Document section ->

## START

SCAU2020春季个人排位赛 #6--I

题目描述

In a modernized warehouse, robots are used to fetch the goods. Careful planning is needed to ensure that the robots reach their destinations without crashing into each other. Of course, all warehouses are rectangular, and all robots occupy a circular floor space with a diameter of 1 meter. Assume there are N robots, numbered from 1 through N. You will get to know the position and orientation of each robot, and all the instructions, which are carefully (and mindlessly) followed by the robots. Instructions are processed in the order they come. No two robots move simultaneously; a robot always completes its move before the next one starts moving.
A robot crashes with a wall if it attempts to move outside the area of the warehouse, and two robots crash with each other if they ever try to occupy the same spot.

## END

Given exercise A ->
Translate this sentence from the warehouse robot problem statement into Spanish: "No two robots move simultaneously; a robot always completes its move before the next one starts moving."
Given exercise B ->
Write the next part of the warehouse robot problem statement, picking up after its final sentence.

[Data listing]
## START

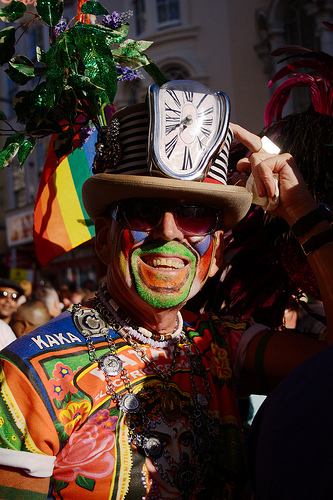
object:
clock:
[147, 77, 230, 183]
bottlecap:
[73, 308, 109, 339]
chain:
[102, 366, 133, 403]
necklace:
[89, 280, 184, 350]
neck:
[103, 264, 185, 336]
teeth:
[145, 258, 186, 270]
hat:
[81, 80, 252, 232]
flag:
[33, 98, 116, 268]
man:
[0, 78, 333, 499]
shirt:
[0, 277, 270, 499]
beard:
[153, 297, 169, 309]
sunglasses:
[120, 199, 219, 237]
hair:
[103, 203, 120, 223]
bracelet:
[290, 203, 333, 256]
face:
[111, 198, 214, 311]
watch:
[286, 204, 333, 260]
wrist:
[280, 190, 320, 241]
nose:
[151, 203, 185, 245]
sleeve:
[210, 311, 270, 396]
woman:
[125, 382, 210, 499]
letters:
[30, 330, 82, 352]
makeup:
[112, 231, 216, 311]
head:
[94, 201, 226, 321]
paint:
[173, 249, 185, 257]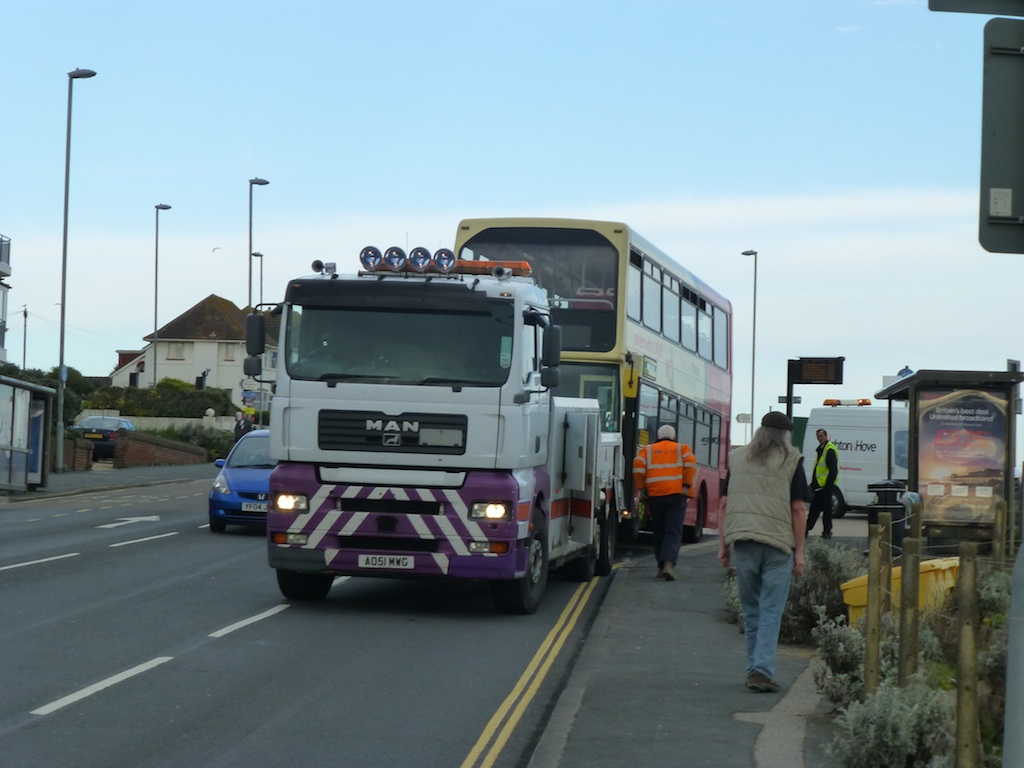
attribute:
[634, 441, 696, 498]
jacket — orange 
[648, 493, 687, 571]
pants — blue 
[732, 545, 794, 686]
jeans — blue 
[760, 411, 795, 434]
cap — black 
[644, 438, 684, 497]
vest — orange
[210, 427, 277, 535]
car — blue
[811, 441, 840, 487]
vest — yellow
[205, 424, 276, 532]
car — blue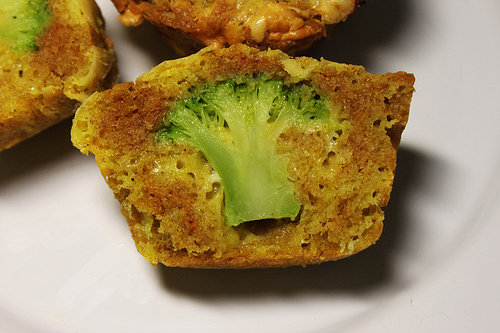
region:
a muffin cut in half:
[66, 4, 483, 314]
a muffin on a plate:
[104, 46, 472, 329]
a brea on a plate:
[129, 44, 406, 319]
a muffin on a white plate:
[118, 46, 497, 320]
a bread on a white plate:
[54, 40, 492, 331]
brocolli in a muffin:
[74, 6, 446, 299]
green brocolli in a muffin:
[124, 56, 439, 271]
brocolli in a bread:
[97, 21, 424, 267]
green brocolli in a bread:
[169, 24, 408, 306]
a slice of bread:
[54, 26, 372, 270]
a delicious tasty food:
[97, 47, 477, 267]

## END

Written response A ->
Nunca se mueven dos robots simultáneamente; un robot siempre termina su movimiento antes de que el siguiente empiece a moverse.

Written response B ->
Input
The first line of input is K, the number of test cases. Each test case starts with one line consisting of two integers, 1 <= A, B <= 100, giving the size of the warehouse in meters. A is the length in the EW-direction, and B in the NS-direction.
The second line contains two integers, 1 <= N, M <= 100, denoting the numbers of robots and instructions respectively.
Then follow N lines with two integers, 1 <= Xi <= A, 1 <= Yi <= B and one letter (N, S, E or W), giving the starting position and direction of each robot, in order from 1 through N. No two robots start at the same position.

Figure 1: The starting positions of the robots in the sample warehouse

Finally there are M lines, giving the instructions in sequential order.
An instruction has the following format:
< robot #> < action> < repeat>
Where is one of
L: turn left 90 degrees,
R: turn right 90 degrees, or
F: move forward one meter,

and 1 <= < repeat> <= 100 is the number of times the robot should perform this single move.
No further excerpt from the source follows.